Since Christ is now living in me, He abolishes the Law, condemns sin, and destroys death in me. These foes vanish in His presence. Christ abiding in me drives out every evil. This union with Christ delivers me from the demands of the Law, and separates me from my sinful self. As long as I abide in Christ, nothing can hurt me. Christ domiciling in me, the old Adam has to stay outside and remain subject to the Law. Think what grace, righteousness, life, peace, and salvation there is in me, thanks to that inseparable conjunction between Christ and me through faith!

When I got to the last part of the verse in Luther's commentary, I knew he would probably wax eloquent on the wonderful words there about Christ's love and sacrifice.  I looked forward to seeing how he would "speak in thunderbolts," as Spurgeon said about him.  But little did I know that Luther himself would describe Paul's words in that way...

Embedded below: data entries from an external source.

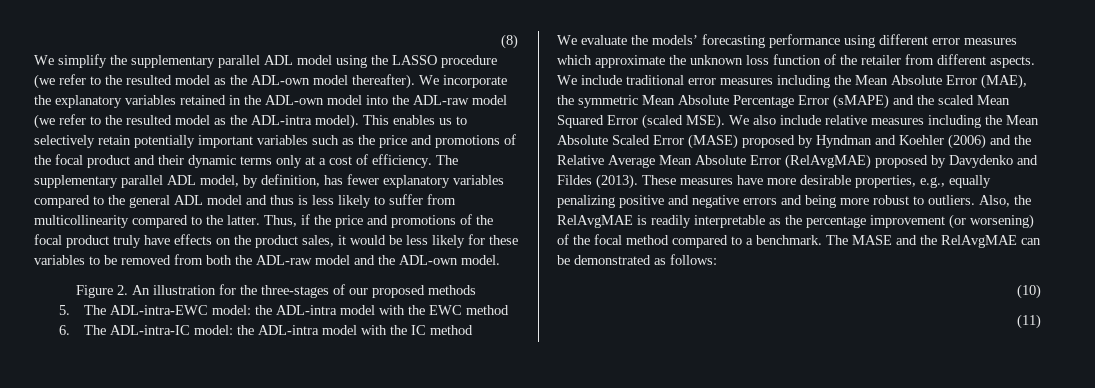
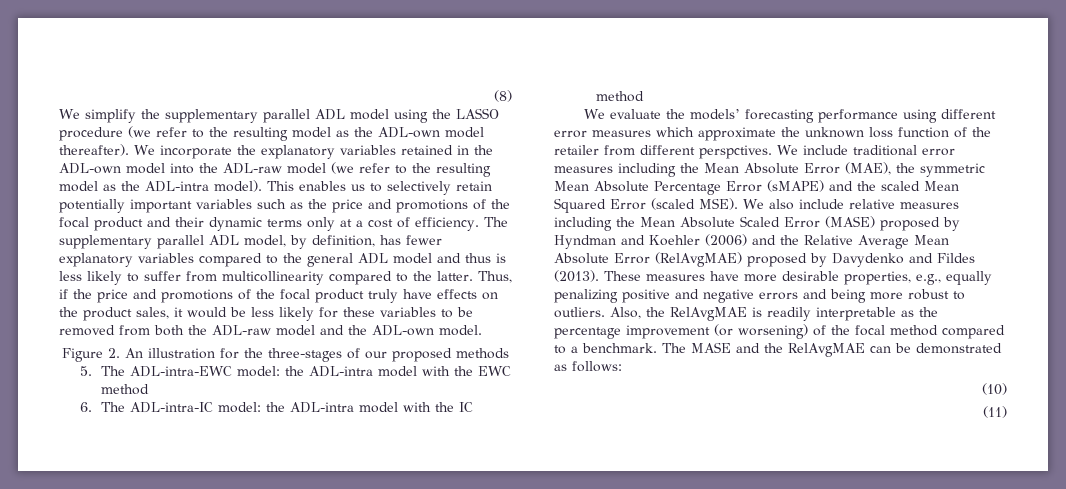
[126,75,172,85] resulted -> [233,127,288,141] resulting
[126,115,172,125] resulted -> [436,163,491,177] resulting
[990,56,1035,68] aspects. -> [699,145,772,159] perspctives.

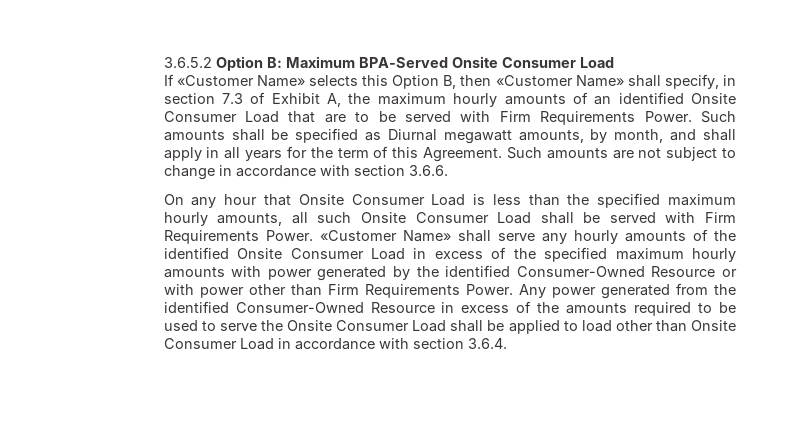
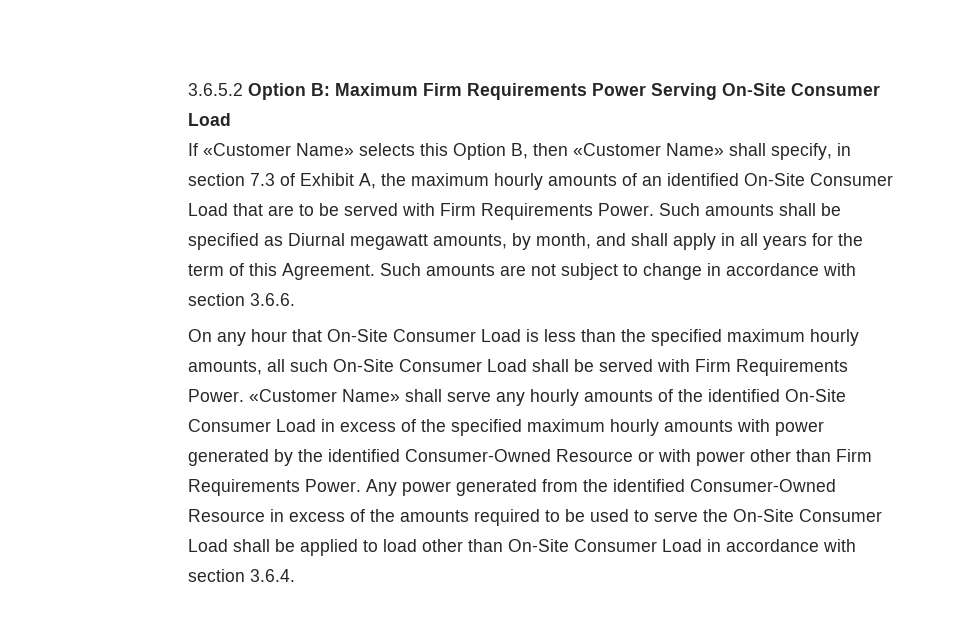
[358,56,498,68] BPA-Served Onsite -> [423,83,787,100] Firm Requirements Power Serving On-Site
[690,93,736,104] Onsite -> [744,173,806,186] On-Site
[298,194,344,205] Onsite -> [327,329,389,342] On-Site
[360,212,406,223] Onsite -> [333,359,395,372] On-Site
[237,248,283,259] Onsite -> [785,389,847,402] On-Site
[287,320,333,331] Onsite -> [733,509,795,522] On-Site
[691,320,737,331] Onsite -> [508,539,570,552] On-Site

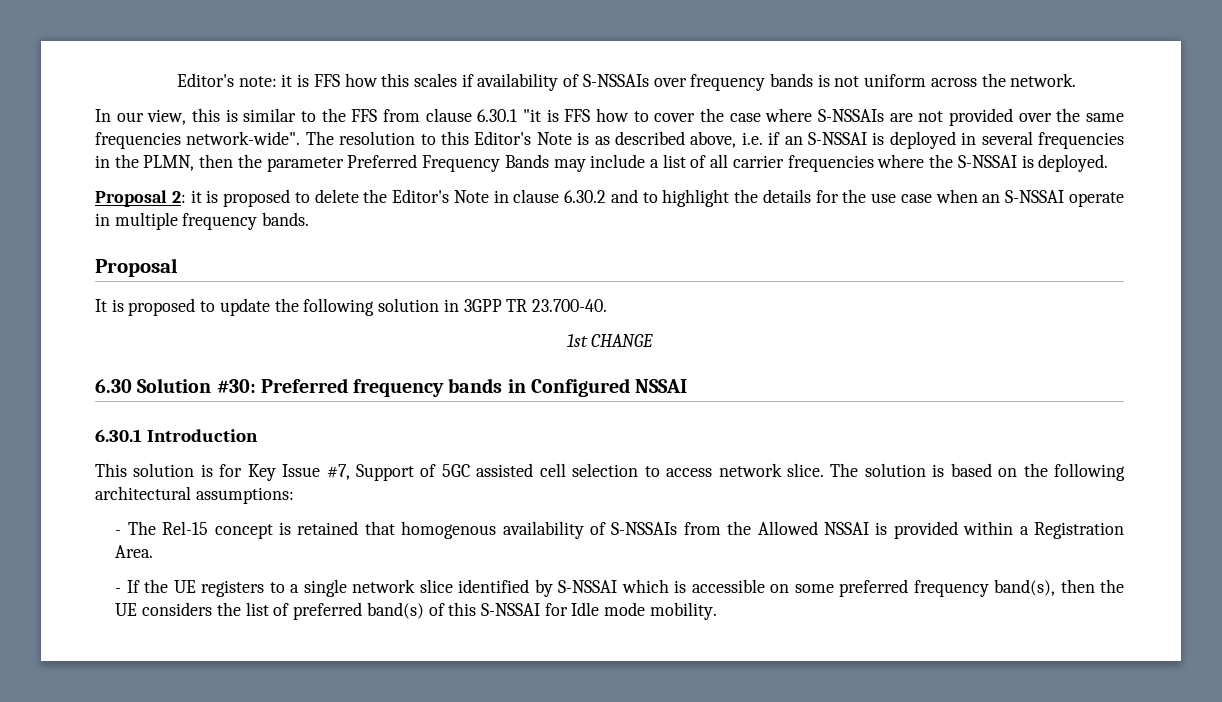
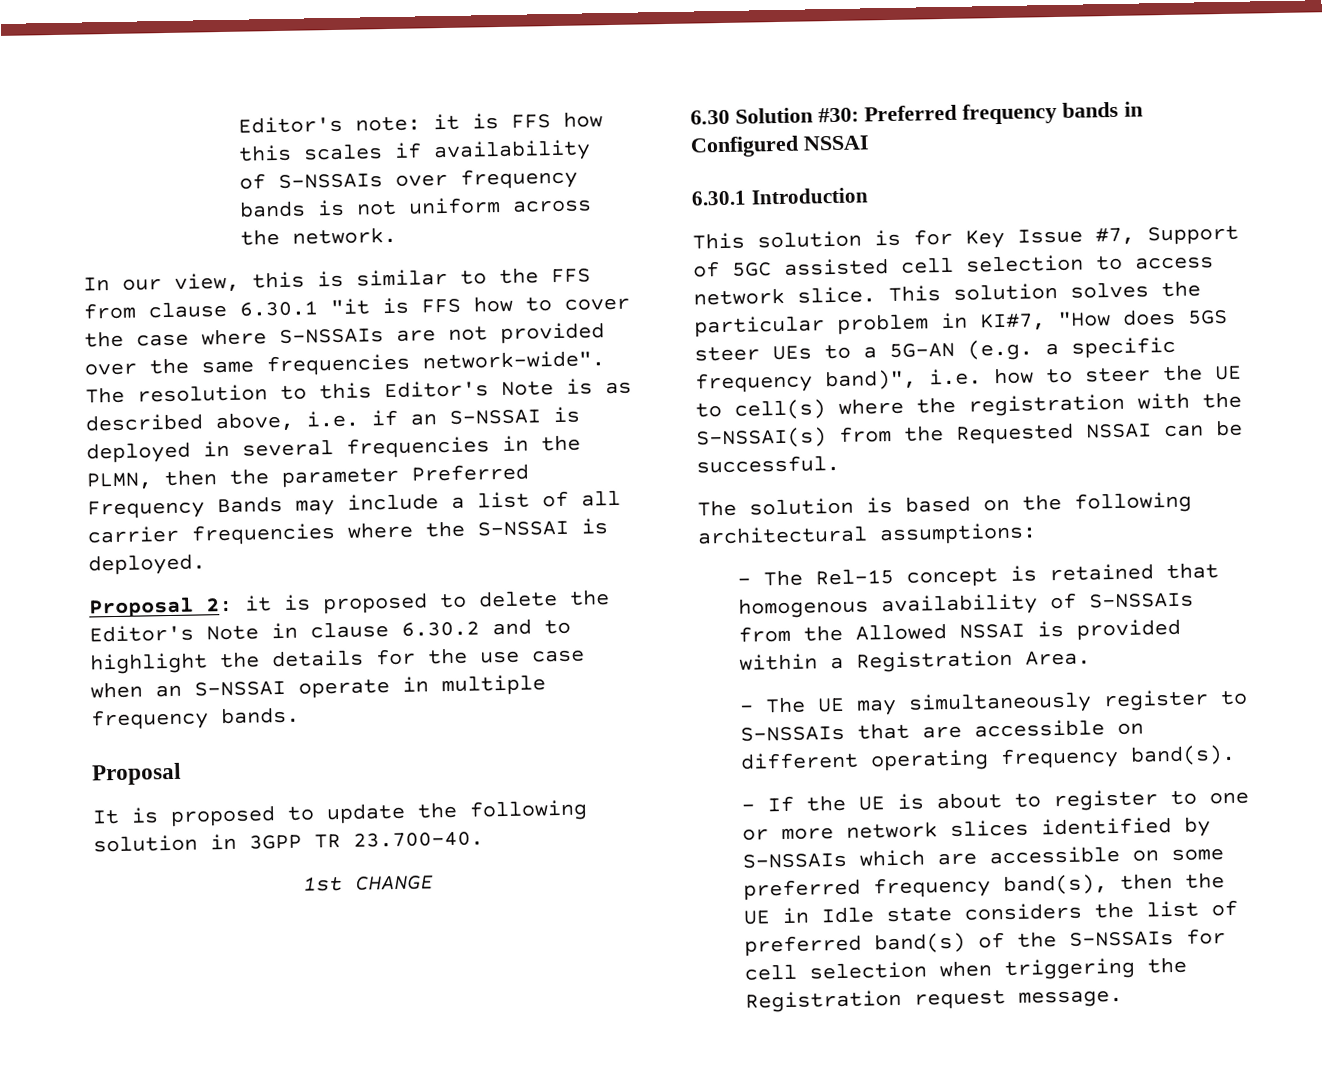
(824, 470) none -> [888,280,1201,303] [694,308,1228,338] [694,336,1176,362] [695,364,1242,394] [695,391,1242,420] [696,419,1243,449] [696,454,840,474] This solution solves the particular problem in KI#7, "How does 5GS steer UEs to a 5G-AN (e.g. a specific frequency band)", i.e. how to steer the UE to cell(s) where the registration with the S-NSSAI(s) from the Requested NSSAI can be successful. //
[126,579,687,597] If the UE registers to a single network slice identified by S-NSSAI which is -> [765,689,1249,716] [740,719,1145,742] [740,744,1237,772] [741,789,1250,813] [742,816,1212,841] [742,849,978,869] The UE may simultaneously register to S-NSSAIs that are accessible on different operating frequency band(s). // - If the UE is about to register to one or more network slices identified by S-NSSAIs which are
(138, 609) none -> [782,906,953,925] in Idle state
[448,602,717,620] this S-NSSAI for Idle mode mobility. -> [1017,928,1227,948] [744,956,1188,981] [745,989,1124,1013] the S-NSSAIs for cell selection when triggering the Registration request message.

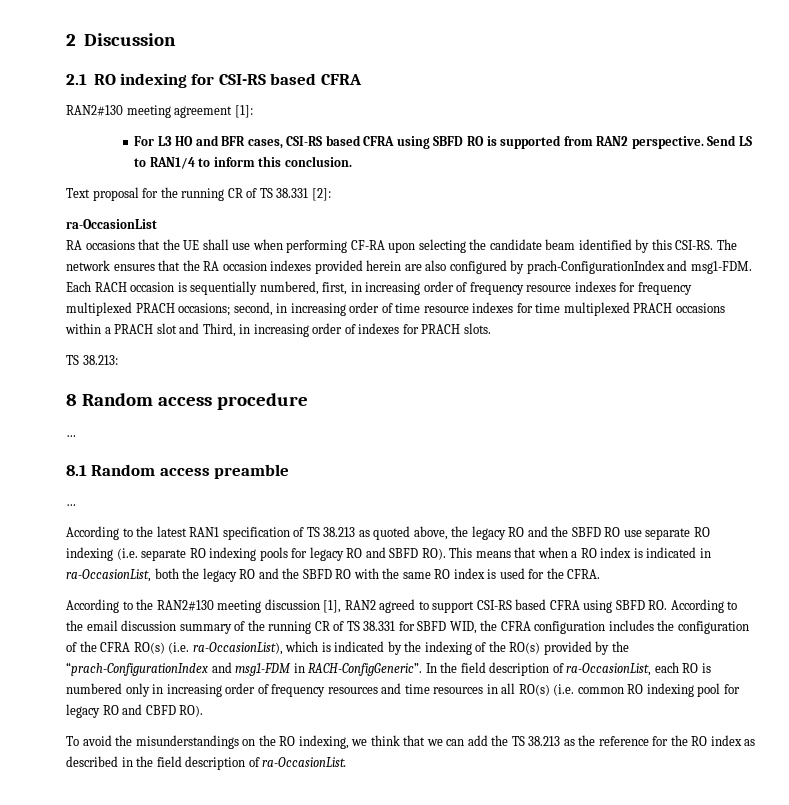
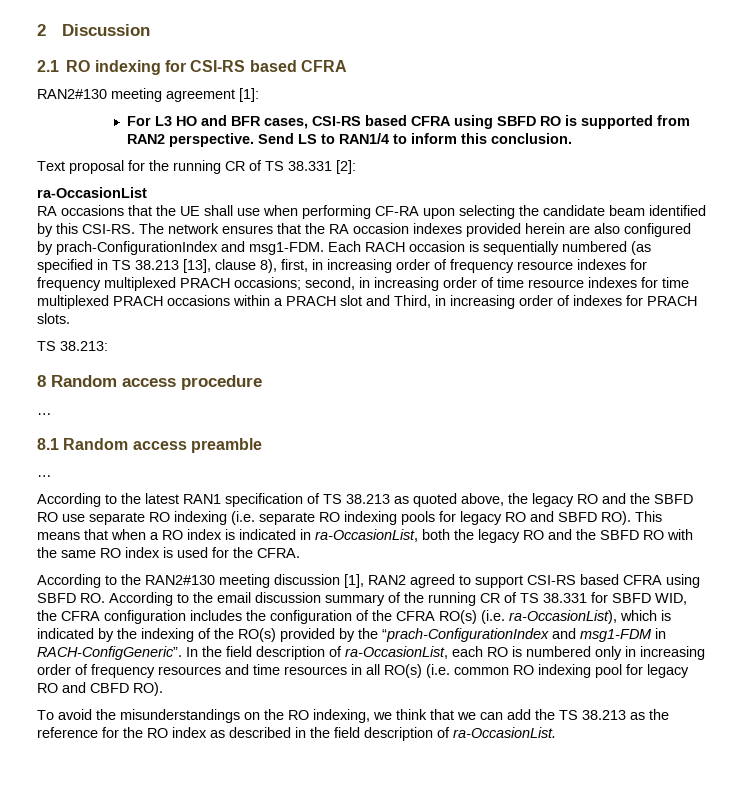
[259,281,319,295] numbered, -> [562,241,651,255] [37,259,277,273] numbered (as specified in TS 38.213 [13], clause 8),

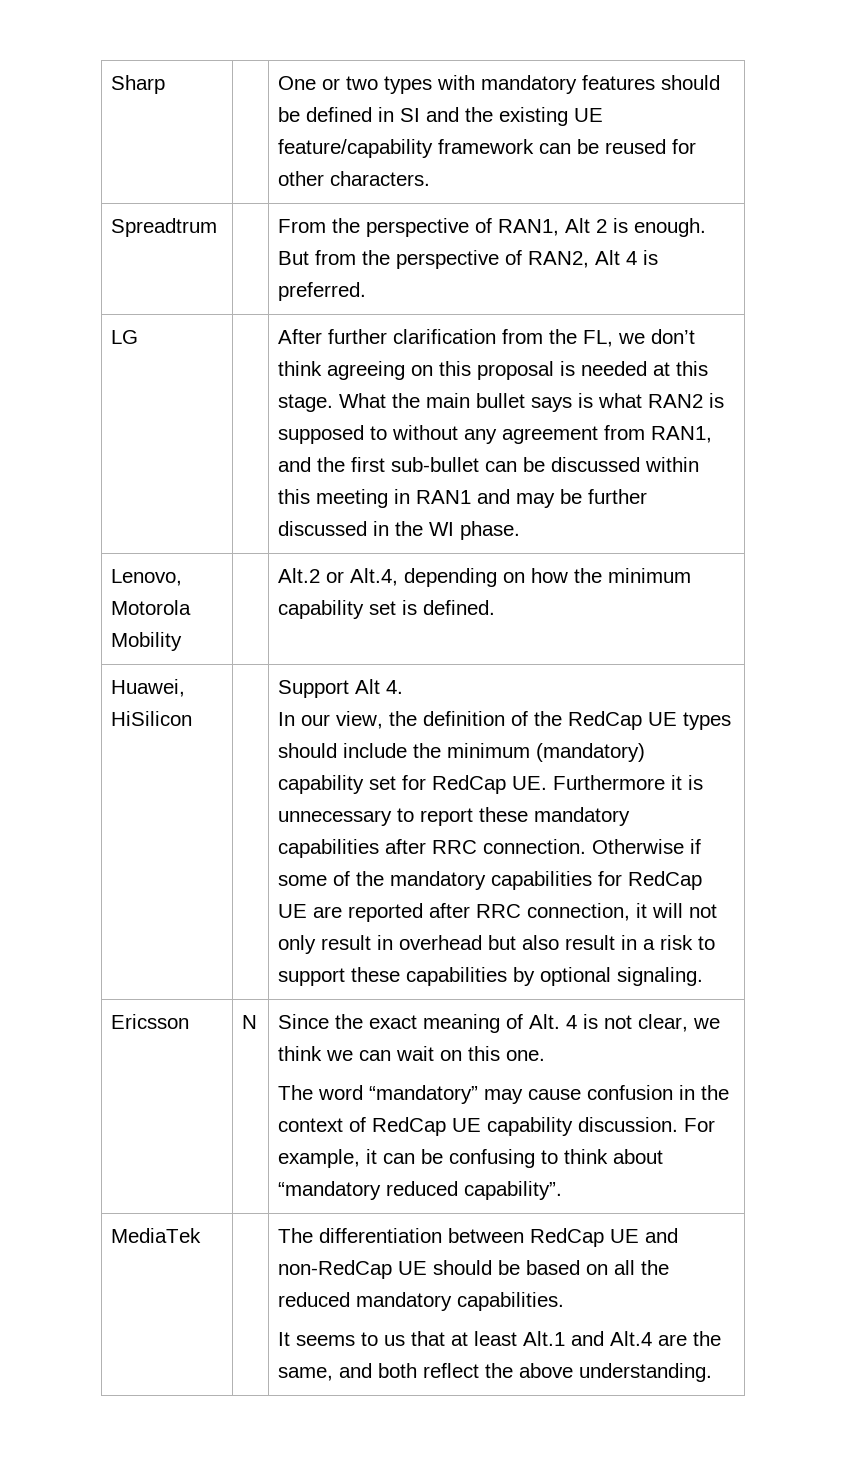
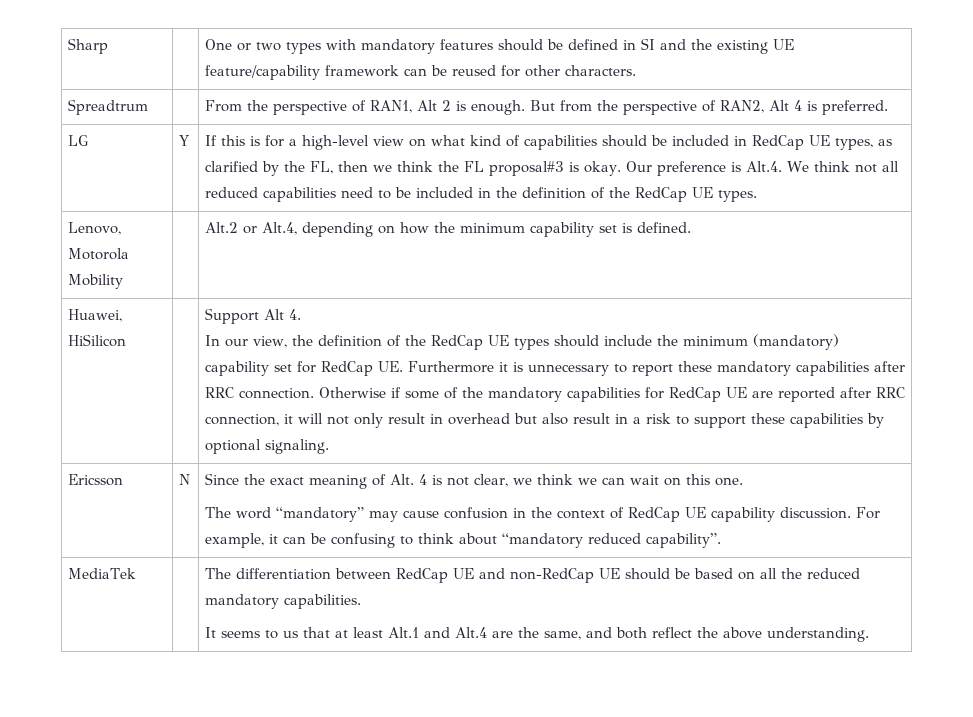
[278,329,696,347] [278,361,709,380] [278,393,725,412] [278,425,713,444] [278,457,700,472] [278,489,648,508] [278,521,521,540] | After further clarification from the FL, we don’t think agreeing on this proposal is needed at this stage. What the main bullet says is what RAN2 is supposed to without any agreement from RAN1, and the first sub-bullet can be discussed within this meeting in RAN1 and may be further discussed in the WI phase. -> [178,135,189,146] [204,135,892,150] [204,161,899,176] [204,187,757,202] Y | If this is for a high-level view on what kind of capabilities should be included in RedCap UE types, as clarified by the FL, then we think the FL proposal#3 is okay. Our preference is Alt.4. We think not all reduced capabilities need to be included in the definition of the RedCap UE types.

The words, "The Son of God who loved me, and gave Himself for me," are so many thunderclaps and lightning bolts of protest from heaven against the righteousness of the Law. The wickedness, error, darkness, ignorance in my mind and my will were so great, that it was quite impossible for me to be saved by any other means than by the inestimable price of Christ's death.

And then Luther throws out a few of his own thunderbolts when he comments on the words "for me"...

Who is this "me"? I, wretched and damnable sinner, dearly beloved of the Son of God. If I could by work or merit love the Son of God and come to Him, why should He have sacrificed Himself for me?....Read the words "me" and "for me" with great emphasis. Print this "me" with capital letters in your heart, and do not ever doubt that you belong to the number of those who are meant by this "me." Christ did not only love Peter and Paul. The same love He felt for them He feels for us. If we cannot deny that we are sinners, we cannot deny that Christ died for our sins.

The bad news

The passage doesn't end there, however, as Paul goes on to say in verse 21, "I do not nullify the grace of God, for if righteousness comes through the Law, then Christ died needlessly.”  Here is an implicit warning that becomes much more explicit later in the book (3:4, 4:11, 5:2-4):  if we add anything to faith in Christ alone, or trust in anything else in addition to Him, we will not be saved.  (And remember, he's talking to very religious people who call themselves Christians.)

On that topic, Luther has a few more thunderbolts to hit us with...

We despise the grace of God when we observe the Law for the purpose of being justified. The Law is good, holy, and profitable, but it does not justify. To keep the Law in order to be justified means to reject grace, to deny Christ, to despise His sacrifice, and to be lost.

If my salvation was so difficult to accomplish that it necessitated the death of Christ, then all my works, all the righteousness of the Law, are good for nothing. How can I buy for a penny what cost a million dollars? The Law is a penny's worth when you compare it with Christ. Should I be so stupid as to reject the righteousness of Christ which cost me nothing, and slave like a fool to achieve the righteousness of the Law?